Quote:
Originally Posted by DMoogle
If you invested 40K the first five years and 50K the last five years, you would need an average return of nearly 18% to be a millionaire in 10 years. Doable, but not without a lot of risk.
Wrong. Less risk equals more reward, and the longer the time frame the better it works.
Imagine going to a local real estate tax sale where you buy houses at the county court house. Let's say there are 10 houses at this sale, and they are all worth 60K retail (lots of areas have houses worth far less than this that go into the sales). If you buy all 10 houses at 40K each your risk is far higher than if you buy all 10 houses at 20K each. Less risk equals more reward. Just because it might take months or years to make the money back in rents or resales, does not mean that you are at risk. The less you pay, the less risk you have, and the higher your gain.

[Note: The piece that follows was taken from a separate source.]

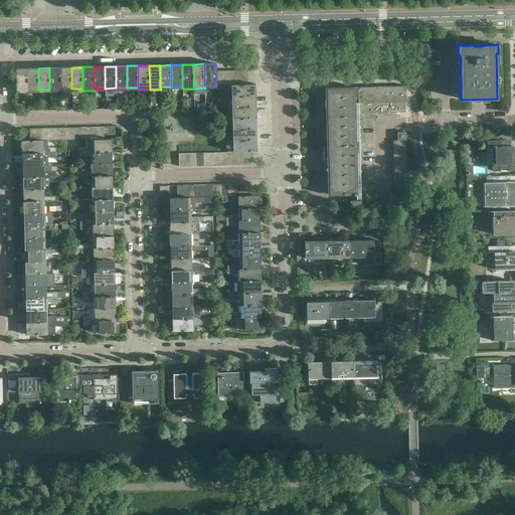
[(61,90),(60,67),(49,67),(49,90),(61,90)]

Take that same town and imagine being able to buy 10 businesses, or pieces of 10 businesses. You could take all year to look at the books of each business, and you would have a good reference point as to the quality of management, as well, since you lived in the town. In this case you would buy the businesses that gave you the best investment value. The less you paid for quality businesses the less risk you would have.
There are tons of opportunities out there. Most people don't spend the time to really understand what investing is all about. True investing has you thinking like you are the owner of a business. Even if you have shares in a billion dollar company, if you think in terms of owning the business, you will invest in better companies.
Most people just chase stock prices and that is why most people lose. They deserve to lose, since they aren't willing to understand the basic rules of the game they are playing. Wall Street extracts a ton of money out of these people each year, and deservedly so.